Amir Hussain, a Canadian Muslim, is professor of Theological Studies at Loyola Marymount University, where he teaches courses on Islam and world religions. An expert in the subject of contemporary Muslim societies in North America, Amir is the author or editor of five books and well as over 50 scholarly articles and book chapters and from 2011 to 2015, served as editor of the Journal of the American Academy of Religion. He is currently finishing a book on how American Muslims have woven themselves into the fabric of American life, titled Islam and the Building of America. His deep commitment to interfaith work (especially among Jews, Christians, and Muslims) is evident in his teaching and his scholarly work, and one of the most important reasons we invited him to take part in the first “scholars in residence” program.
Pim (Wilhelmus G.B.M.) Valkenberg was born in the Netherlands where he studied both theology and religious studies. His field of specialization is Christian – Muslim dialogue in the context of Abrahamic partnership, both in the present and in the (Medieval) period. He is also interested in Christology, Hermeneutics, comparative theology, mysticism, and the study of the Qur’an. Pim has taught at the (then) Catholic University of Nijmegen, Loyola University Maryland in Baltimore and is currently professor of Religion and Culture in the School of Theology and Religious Studies at the Catholic University of America in Washington, D.C. Among his edited and authored books in the field of inter religious dialogue are: The Polemical Dialogue (1997), Christology and Dialogue (1997, Dutch), God and Violence (2002, Dutch),In the Footsteps of Abraham (2004, Dutch), and Sharing Lights on the Way to God: Muslim-Christian Dialogue and Theology in the Context of Abrahamic Partnership (Brill/Rodopi, 2006). Pim also participated in the “Learned Ignorance” project of the Institute for Advanced Catholic Studies.

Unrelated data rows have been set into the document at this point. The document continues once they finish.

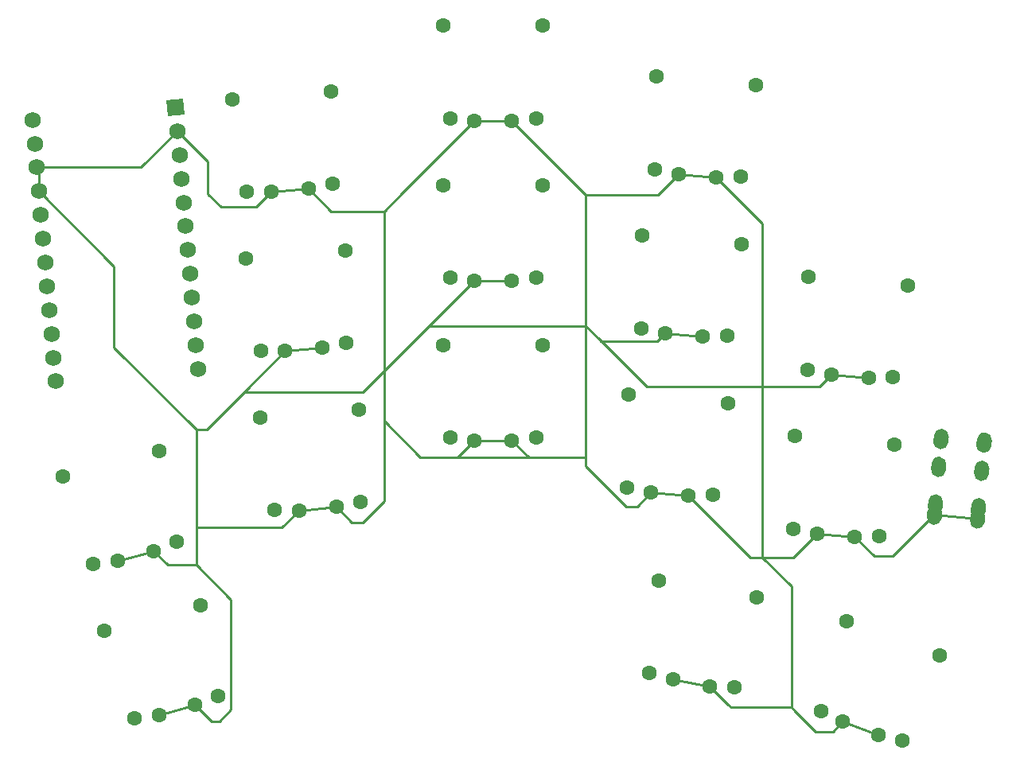
<source format=gbr>
%TF.GenerationSoftware,KiCad,Pcbnew,(5.1.9)-1*%
%TF.CreationDate,2021-06-29T13:01:43+02:00*%
%TF.ProjectId,todarodes_pacificus,746f6461-726f-4646-9573-5f7061636966,VERSION_HERE*%
%TF.SameCoordinates,Original*%
%TF.FileFunction,Copper,L1,Top*%
%TF.FilePolarity,Positive*%
%FSLAX46Y46*%
G04 Gerber Fmt 4.6, Leading zero omitted, Abs format (unit mm)*
G04 Created by KiCad (PCBNEW (5.1.9)-1) date 2021-06-29 13:01:43*
%MOMM*%
%LPD*%
G01*
G04 APERTURE LIST*
%TA.AperFunction,ComponentPad*%
%ADD10C,1.600000*%
%TD*%
%TA.AperFunction,ComponentPad*%
%ADD11C,0.100000*%
%TD*%
%TA.AperFunction,ComponentPad*%
%ADD12C,1.752600*%
%TD*%
%TA.AperFunction,Conductor*%
%ADD13C,0.250000*%
%TD*%
G04 APERTURE END LIST*
D10*
%TO.P,S6,3*%
%TO.N,N/C*%
X54869207Y30490719D03*
%TO.P,S6,4*%
X44269207Y30490719D03*
%TO.P,S6,1*%
%TO.N,P4*%
X44989207Y20640719D03*
%TO.P,S6,2*%
%TO.N,GND*%
X51569207Y20340719D03*
%TO.P,S6,1*%
%TO.N,P4*%
X54149207Y20640719D03*
%TO.P,S6,2*%
%TO.N,GND*%
X47569207Y20340719D03*
%TD*%
%TO.P,S1,3*%
%TO.N,N/C*%
X18434938Y2827957D03*
%TO.P,S1,4*%
X8196125Y84475D03*
%TO.P,S1,1*%
%TO.N,P8*%
X11440959Y-9243545D03*
%TO.P,S1,2*%
%TO.N,GND*%
X17874396Y-7830293D03*
%TO.P,S1,1*%
%TO.N,P8*%
X20288839Y-6872762D03*
%TO.P,S1,2*%
%TO.N,GND*%
X14010693Y-8865570D03*
%TD*%
%TO.P,S2,3*%
%TO.N,N/C*%
X14035013Y19248695D03*
%TO.P,S2,4*%
X3796200Y16505213D03*
%TO.P,S2,1*%
%TO.N,P9*%
X7041034Y7177193D03*
%TO.P,S2,2*%
%TO.N,GND*%
X13474471Y8590445D03*
%TO.P,S2,1*%
%TO.N,P9*%
X15888914Y9547976D03*
%TO.P,S2,2*%
%TO.N,GND*%
X9610768Y7555168D03*
%TD*%
%TO.P,S3,3*%
%TO.N,N/C*%
X35315781Y23655973D03*
%TO.P,S3,4*%
X24756117Y22732122D03*
%TO.P,S3,1*%
%TO.N,P5*%
X26331862Y12982357D03*
%TO.P,S3,2*%
%TO.N,GND*%
X32912969Y13256983D03*
%TO.P,S3,1*%
%TO.N,P5*%
X35457005Y13780703D03*
%TO.P,S3,2*%
%TO.N,GND*%
X28928191Y12908360D03*
%TD*%
%TO.P,S4,3*%
%TO.N,N/C*%
X33834133Y40591282D03*
%TO.P,S4,4*%
X23274469Y39667431D03*
%TO.P,S4,1*%
%TO.N,P16*%
X24850214Y29917666D03*
%TO.P,S4,2*%
%TO.N,GND*%
X31431321Y30192292D03*
%TO.P,S4,1*%
%TO.N,P16*%
X33975357Y30716012D03*
%TO.P,S4,2*%
%TO.N,GND*%
X27446543Y29843669D03*
%TD*%
%TO.P,S5,3*%
%TO.N,N/C*%
X32352486Y57526592D03*
%TO.P,S5,4*%
X21792822Y56602741D03*
%TO.P,S5,1*%
%TO.N,P21*%
X23368567Y46852976D03*
%TO.P,S5,2*%
%TO.N,GND*%
X29949674Y47127602D03*
%TO.P,S5,1*%
%TO.N,P21*%
X32493710Y47651322D03*
%TO.P,S5,2*%
%TO.N,GND*%
X25964896Y46778979D03*
%TD*%
%TO.P,S7,3*%
%TO.N,N/C*%
X54869209Y47490720D03*
%TO.P,S7,4*%
X44269209Y47490720D03*
%TO.P,S7,1*%
%TO.N,P14*%
X44989209Y37640720D03*
%TO.P,S7,2*%
%TO.N,GND*%
X51569209Y37340720D03*
%TO.P,S7,1*%
%TO.N,P14*%
X54149209Y37640720D03*
%TO.P,S7,2*%
%TO.N,GND*%
X47569209Y37340720D03*
%TD*%
%TO.P,S8,3*%
%TO.N,N/C*%
X54869206Y64490719D03*
%TO.P,S8,4*%
X44269206Y64490719D03*
%TO.P,S8,1*%
%TO.N,P20*%
X44989206Y54640719D03*
%TO.P,S8,2*%
%TO.N,GND*%
X51569206Y54340719D03*
%TO.P,S8,1*%
%TO.N,P20*%
X54149206Y54640719D03*
%TO.P,S8,2*%
%TO.N,GND*%
X47569206Y54340719D03*
%TD*%
%TO.P,S9,3*%
%TO.N,N/C*%
X74544678Y24279360D03*
%TO.P,S9,4*%
X63985014Y25203211D03*
%TO.P,S9,1*%
%TO.N,P3*%
X63843790Y15327941D03*
%TO.P,S9,2*%
%TO.N,GND*%
X70372604Y14455598D03*
%TO.P,S9,1*%
%TO.N,P3*%
X72968933Y14529595D03*
%TO.P,S9,2*%
%TO.N,GND*%
X66387826Y14804221D03*
%TD*%
%TO.P,S10,3*%
%TO.N,N/C*%
X76026325Y41214671D03*
%TO.P,S10,4*%
X65466661Y42138522D03*
%TO.P,S10,1*%
%TO.N,P15*%
X65325437Y32263252D03*
%TO.P,S10,2*%
%TO.N,GND*%
X71854251Y31390909D03*
%TO.P,S10,1*%
%TO.N,P15*%
X74450580Y31464906D03*
%TO.P,S10,2*%
%TO.N,GND*%
X67869473Y31739532D03*
%TD*%
%TO.P,S11,3*%
%TO.N,N/C*%
X77507974Y58149980D03*
%TO.P,S11,4*%
X66948310Y59073831D03*
%TO.P,S11,1*%
%TO.N,P19*%
X66807086Y49198561D03*
%TO.P,S11,2*%
%TO.N,GND*%
X73335900Y48326218D03*
%TO.P,S11,1*%
%TO.N,P19*%
X75932229Y48400215D03*
%TO.P,S11,2*%
%TO.N,GND*%
X69351122Y48674841D03*
%TD*%
%TO.P,S12,3*%
%TO.N,N/C*%
X92229241Y19888007D03*
%TO.P,S12,4*%
X81669577Y20811858D03*
%TO.P,S12,1*%
%TO.N,P10*%
X81528353Y10936588D03*
%TO.P,S12,2*%
%TO.N,GND*%
X88057167Y10064245D03*
%TO.P,S12,1*%
%TO.N,P10*%
X90653496Y10138242D03*
%TO.P,S12,2*%
%TO.N,GND*%
X84072389Y10412868D03*
%TD*%
%TO.P,S13,3*%
%TO.N,N/C*%
X93710889Y36823316D03*
%TO.P,S13,4*%
X83151225Y37747167D03*
%TO.P,S13,1*%
%TO.N,P18*%
X83010001Y27871897D03*
%TO.P,S13,2*%
%TO.N,GND*%
X89538815Y26999554D03*
%TO.P,S13,1*%
%TO.N,P18*%
X92135144Y27073551D03*
%TO.P,S13,2*%
%TO.N,GND*%
X85554037Y27348177D03*
%TD*%
%TO.P,S14,3*%
%TO.N,N/C*%
X77649453Y3616800D03*
%TO.P,S14,4*%
X67210491Y5457471D03*
%TO.P,S14,1*%
%TO.N,P7*%
X66209118Y-4367912D03*
%TO.P,S14,2*%
%TO.N,GND*%
X72637058Y-5805959D03*
%TO.P,S14,1*%
%TO.N,P7*%
X75229957Y-5958529D03*
%TO.P,S14,2*%
%TO.N,GND*%
X68697827Y-5111367D03*
%TD*%
%TO.P,S15,3*%
%TO.N,N/C*%
X97130146Y-2559476D03*
%TO.P,S15,4*%
X87169404Y1065938D03*
%TO.P,S15,1*%
%TO.N,P6*%
X84477084Y-8436289D03*
%TO.P,S15,2*%
%TO.N,GND*%
X90557655Y-10968689D03*
%TO.P,S15,1*%
%TO.N,P6*%
X93084668Y-11569194D03*
%TO.P,S15,2*%
%TO.N,GND*%
X86798885Y-9600609D03*
%TD*%
%TA.AperFunction,ComponentPad*%
D11*
%TO.P,C1,1*%
%TO.N,RAW*%
G36*
X14811020Y56590490D02*
G01*
X16556951Y56743239D01*
X16709700Y54997308D01*
X14963769Y54844559D01*
X14811020Y56590490D01*
G37*
%TD.AperFunction*%
D12*
%TO.P,C1,2*%
%TO.N,GND*%
X15981735Y53263564D03*
%TO.P,C1,3*%
%TO.N,RST*%
X16203111Y50733230D03*
%TO.P,C1,4*%
%TO.N,VCC*%
X16424487Y48202895D03*
%TO.P,C1,5*%
%TO.N,P21*%
X16645862Y45672561D03*
%TO.P,C1,6*%
%TO.N,P20*%
X16867238Y43142226D03*
%TO.P,C1,7*%
%TO.N,P19*%
X17088613Y40611891D03*
%TO.P,C1,8*%
%TO.N,P18*%
X17309989Y38081557D03*
%TO.P,C1,9*%
%TO.N,P15*%
X17531365Y35551222D03*
%TO.P,C1,10*%
%TO.N,P14*%
X17752740Y33020888D03*
%TO.P,C1,11*%
%TO.N,P16*%
X17974116Y30490553D03*
%TO.P,C1,12*%
%TO.N,P10*%
X18195491Y27960219D03*
%TO.P,C1,13*%
%TO.N,P1*%
X578353Y54465645D03*
%TO.P,C1,14*%
%TO.N,P0*%
X799728Y51935311D03*
%TO.P,C1,15*%
%TO.N,GND*%
X1021104Y49404976D03*
%TO.P,C1,16*%
X1242479Y46874642D03*
%TO.P,C1,17*%
%TO.N,P2*%
X1463855Y44344307D03*
%TO.P,C1,18*%
%TO.N,P3*%
X1685231Y41813973D03*
%TO.P,C1,19*%
%TO.N,P4*%
X1906606Y39283638D03*
%TO.P,C1,20*%
%TO.N,P5*%
X2127982Y36753303D03*
%TO.P,C1,21*%
%TO.N,P6*%
X2349357Y34222969D03*
%TO.P,C1,22*%
%TO.N,P7*%
X2570733Y31692634D03*
%TO.P,C1,23*%
%TO.N,P8*%
X2792109Y29162300D03*
%TO.P,C1,24*%
%TO.N,P9*%
X3013484Y26631965D03*
%TD*%
%TO.P,REF\u002A\u002A,1*%
%TO.N,GND*%
%TA.AperFunction,ComponentPad*%
G36*
G01*
X100305351Y11803363D02*
X100357645Y12401079D01*
G75*
G02*
X101224326Y13128310I796956J-69725D01*
G01*
X101224326Y13128310D01*
G75*
G02*
X101951557Y12261629I-69725J-796956D01*
G01*
X101899263Y11663913D01*
G75*
G02*
X101032582Y10936682I-796956J69725D01*
G01*
X101032582Y10936682D01*
G75*
G02*
X100305351Y11803363I69725J796956D01*
G01*
G37*
%TD.AperFunction*%
%TO.P,REF\u002A\u002A,2*%
%TA.AperFunction,ComponentPad*%
G36*
G01*
X95818727Y13300093D02*
X95871021Y13897809D01*
G75*
G02*
X96737702Y14625040I796956J-69725D01*
G01*
X96737702Y14625040D01*
G75*
G02*
X97464933Y13758359I-69725J-796956D01*
G01*
X97412639Y13160643D01*
G75*
G02*
X96545958Y12433412I-796956J69725D01*
G01*
X96545958Y12433412D01*
G75*
G02*
X95818727Y13300093I69725J796956D01*
G01*
G37*
%TD.AperFunction*%
%TO.P,REF\u002A\u002A,3*%
%TO.N,P2*%
%TA.AperFunction,ComponentPad*%
G36*
G01*
X96167350Y17284872D02*
X96219644Y17882588D01*
G75*
G02*
X97086325Y18609819I796956J-69725D01*
G01*
X97086325Y18609819D01*
G75*
G02*
X97813556Y17743138I-69725J-796956D01*
G01*
X97761262Y17145422D01*
G75*
G02*
X96894581Y16418191I-796956J69725D01*
G01*
X96894581Y16418191D01*
G75*
G02*
X96167350Y17284872I69725J796956D01*
G01*
G37*
%TD.AperFunction*%
%TO.P,REF\u002A\u002A,4*%
%TO.N,VCC*%
%TA.AperFunction,ComponentPad*%
G36*
G01*
X96428817Y20273456D02*
X96481111Y20871172D01*
G75*
G02*
X97347792Y21598403I796956J-69725D01*
G01*
X97347792Y21598403D01*
G75*
G02*
X98075023Y20731722I-69725J-796956D01*
G01*
X98022729Y20134006D01*
G75*
G02*
X97156048Y19406775I-796956J69725D01*
G01*
X97156048Y19406775D01*
G75*
G02*
X96428817Y20273456I69725J796956D01*
G01*
G37*
%TD.AperFunction*%
%TO.P,REF\u002A\u002A,1*%
%TO.N,GND*%
%TA.AperFunction,ComponentPad*%
G36*
G01*
X95722855Y12204279D02*
X95775149Y12801995D01*
G75*
G02*
X96641830Y13529226I796956J-69725D01*
G01*
X96641830Y13529226D01*
G75*
G02*
X97369061Y12662545I-69725J-796956D01*
G01*
X97316767Y12064829D01*
G75*
G02*
X96450086Y11337598I-796956J69725D01*
G01*
X96450086Y11337598D01*
G75*
G02*
X95722855Y12204279I69725J796956D01*
G01*
G37*
%TD.AperFunction*%
%TO.P,REF\u002A\u002A,2*%
%TA.AperFunction,ComponentPad*%
G36*
G01*
X100401222Y12899177D02*
X100453516Y13496893D01*
G75*
G02*
X101320197Y14224124I796956J-69725D01*
G01*
X101320197Y14224124D01*
G75*
G02*
X102047428Y13357443I-69725J-796956D01*
G01*
X101995134Y12759727D01*
G75*
G02*
X101128453Y12032496I-796956J69725D01*
G01*
X101128453Y12032496D01*
G75*
G02*
X100401222Y12899177I69725J796956D01*
G01*
G37*
%TD.AperFunction*%
%TO.P,REF\u002A\u002A,3*%
%TO.N,P2*%
%TA.AperFunction,ComponentPad*%
G36*
G01*
X100749845Y16883956D02*
X100802139Y17481672D01*
G75*
G02*
X101668820Y18208903I796956J-69725D01*
G01*
X101668820Y18208903D01*
G75*
G02*
X102396051Y17342222I-69725J-796956D01*
G01*
X102343757Y16744506D01*
G75*
G02*
X101477076Y16017275I-796956J69725D01*
G01*
X101477076Y16017275D01*
G75*
G02*
X100749845Y16883956I69725J796956D01*
G01*
G37*
%TD.AperFunction*%
%TO.P,REF\u002A\u002A,4*%
%TO.N,VCC*%
%TA.AperFunction,ComponentPad*%
G36*
G01*
X101011313Y19872540D02*
X101063607Y20470256D01*
G75*
G02*
X101930288Y21197487I796956J-69725D01*
G01*
X101930288Y21197487D01*
G75*
G02*
X102657519Y20330806I-69725J-796956D01*
G01*
X102605225Y19733090D01*
G75*
G02*
X101738544Y19005859I-796956J69725D01*
G01*
X101738544Y19005859D01*
G75*
G02*
X101011313Y19872540I69725J796956D01*
G01*
G37*
%TD.AperFunction*%
%TD*%
D13*
%TO.N,GND*%
X14010691Y-8865568D02*
X17874395Y-7830292D01*
X9610769Y7555171D02*
X13474473Y8590447D01*
X28928190Y12908360D02*
X32912969Y13256982D01*
X27446543Y29843670D02*
X31431322Y30192293D01*
X47569208Y20340720D02*
X51569209Y20340718D01*
X47569208Y37340718D02*
X51569207Y37340719D01*
X25964895Y46778980D02*
X29949672Y47127602D01*
X47569208Y54340719D02*
X51569208Y54340718D01*
X69351121Y48674842D02*
X73335900Y48326217D01*
X67869474Y31739531D02*
X71854251Y31390909D01*
X66387828Y14804222D02*
X70372604Y14455598D01*
X84072390Y10412868D02*
X88057167Y10064244D01*
X85554037Y27348177D02*
X89538815Y26999553D01*
X68697828Y-5111368D02*
X72637058Y-5805958D01*
X86798886Y-9600609D02*
X90557656Y-10968689D01*
X96545955Y12433412D02*
X101128452Y12032497D01*
X17874396Y-7830293D02*
X19594103Y-9550000D01*
X19594103Y-9550000D02*
X20440000Y-9550000D01*
X20440000Y-9550000D02*
X21700000Y-8290000D01*
X21700000Y3392766D02*
X17980000Y7112766D01*
X21700000Y-8290000D02*
X21700000Y3392766D01*
X17980000Y21530000D02*
X9250000Y30260000D01*
X9250000Y38867121D02*
X1242479Y46874642D01*
X9250000Y30260000D02*
X9250000Y38867121D01*
X1242479Y49183601D02*
X1021104Y49404976D01*
X1242479Y46874642D02*
X1242479Y49183601D01*
X12123147Y49404976D02*
X15981735Y53263564D01*
X1021104Y49404976D02*
X12123147Y49404976D01*
X14952150Y7112766D02*
X17980000Y7112766D01*
X13474471Y8590445D02*
X14952150Y7112766D01*
X19132874Y21530000D02*
X17980000Y21530000D01*
X35682052Y25453563D02*
X23056437Y25453563D01*
X23056437Y25453563D02*
X19132874Y21530000D01*
X27446543Y29843669D02*
X23056437Y25453563D01*
X67869473Y31739532D02*
X67069474Y30939533D01*
X47569209Y37340720D02*
X43594245Y33365755D01*
X67069474Y30939533D02*
X61039533Y30939533D01*
X85554037Y27348177D02*
X84275860Y26070000D01*
X65909066Y26070000D02*
X60849533Y31129533D01*
X60849533Y31129533D02*
X61039533Y30939533D01*
X86798885Y-9600609D02*
X85769494Y-10630000D01*
X85769494Y-10630000D02*
X83910000Y-10630000D01*
X83910000Y-10630000D02*
X81710000Y-8430000D01*
X77260000Y26070000D02*
X65909066Y26070000D01*
X84275860Y26070000D02*
X77260000Y26070000D01*
X73335900Y48326218D02*
X78242118Y43420000D01*
X78242118Y43420000D02*
X78242118Y27052118D01*
X76948202Y7880000D02*
X70372604Y14455598D01*
X81539520Y7880000D02*
X76948202Y7880000D01*
X84072389Y10412868D02*
X81539520Y7880000D01*
X81344236Y4790000D02*
X78242118Y7892118D01*
X81344236Y-8064236D02*
X81710000Y-8430000D01*
X81344236Y4790000D02*
X81344236Y-8064236D01*
X74895336Y-8064236D02*
X74615550Y-7784450D01*
X81344236Y-8064236D02*
X74895336Y-8064236D01*
X74615550Y-7784450D02*
X72637058Y-5805959D01*
X78242118Y25087882D02*
X78242118Y7892118D01*
X78242118Y27052118D02*
X78242118Y25087882D01*
X69351122Y48674841D02*
X67126281Y46450000D01*
X59459925Y46450000D02*
X51569206Y54340719D01*
X67126281Y46450000D02*
X59459925Y46450000D01*
X29949674Y47127602D02*
X32347276Y44730000D01*
X37958488Y44730000D02*
X39959244Y46730756D01*
X32347276Y44730000D02*
X37958488Y44730000D01*
X47569206Y54340719D02*
X39959244Y46730756D01*
X19240000Y50005299D02*
X15981735Y53263564D01*
X19240000Y46600000D02*
X19240000Y50005299D01*
X24405917Y45220000D02*
X25964896Y46778979D01*
X20620000Y45220000D02*
X24405917Y45220000D01*
X20620000Y45220000D02*
X19240000Y46600000D01*
X59459925Y32519925D02*
X59459533Y32519533D01*
X59459925Y46450000D02*
X59459925Y32519925D01*
X59459533Y32519533D02*
X60849533Y31129533D01*
X42748023Y32519533D02*
X42109245Y31880755D01*
X59459533Y32519533D02*
X42748023Y32519533D01*
X43594245Y33365755D02*
X42109245Y31880755D01*
X37958488Y27729998D02*
X37504245Y27275755D01*
X37504245Y27275755D02*
X35682052Y25453563D01*
X42109245Y31880755D02*
X37504245Y27275755D01*
X27119831Y11100000D02*
X17980000Y11100000D01*
X28928191Y12908360D02*
X27119831Y11100000D01*
X17980000Y11100000D02*
X17980000Y21530000D01*
X17980000Y7112766D02*
X17980000Y11100000D01*
X47569207Y20340719D02*
X45748488Y18520000D01*
X45748488Y18520000D02*
X41850000Y18520000D01*
X37958488Y22411512D02*
X37958488Y28498488D01*
X41850000Y18520000D02*
X37958488Y22411512D01*
X37958488Y28498488D02*
X37958488Y27729998D01*
X37958488Y44730000D02*
X37958488Y28498488D01*
X59459533Y18930467D02*
X59459533Y32519533D01*
X53389926Y18520000D02*
X45748488Y18520000D01*
X51569207Y20340719D02*
X53389926Y18520000D01*
X53389926Y18520000D02*
X59429066Y18520000D01*
X59459533Y18930467D02*
X59459533Y17990467D01*
X59459533Y17990467D02*
X59459533Y18550467D01*
X64903605Y13320000D02*
X66387826Y14804221D01*
X63750000Y13320000D02*
X64903605Y13320000D01*
X59459533Y17610467D02*
X63750000Y13320000D01*
X59459533Y17990467D02*
X59459533Y17610467D01*
X32912969Y13256983D02*
X34539952Y11630000D01*
X34539952Y11630000D02*
X35690000Y11630000D01*
X37958488Y13898488D02*
X37958488Y22411512D01*
X35690000Y11630000D02*
X37958488Y13898488D01*
X88057167Y10064245D02*
X90121412Y8000000D01*
X92112546Y8000000D02*
X96545958Y12433412D01*
X90121412Y8000000D02*
X92112546Y8000000D01*
%TD*%
M02*

</source>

Rabbi Reuven Firestone grew up in Northern California and was educated at Antioch College, the Hebrew University in Jerusalem, Hebrew Union College where he received his M.A. in Hebrew literature in 1980 and Rabbinic Ordination in 1982, and New York University where he received his Ph.D. in Arabic and Islamic studies in 1988. He serves as is the Regenstein Professor in Medieval Judaism and Islam at Hebrew Union College in Los Angeles and on the faculty of the School of Religion and the Middle East Studies Center at USC. Firestone’s books include An Introduction to Islam for Jews, Children of Abraham: An Introduction to Judaism for Muslims, Jews, Christians, Muslims in Dialogue: A Practical Handbook, with Leonard Swidler and Khalid Duran, and Who are the Real Chosen People: The Meaning of Chosenness in Judaism, Christianity and Islam. He also co-edited, with Professors James Heft S.M. and Omid Safi, Learned Ignorance: An Investigation into Humility in Interreligious Dialogue between Christians, Muslims and Jews. Professor Firestone has served as vice president of the Association for Jewish Studies (AJS) and the president of the International Qur’anic Studies Association (IQSA).
He has lived with his family in Israel, Egypt and Germany, and has initiated and been involved in numerous projectswhich bring together Jews and Christians and Muslims, Jews and Arabs, and Israelis and Palestinians.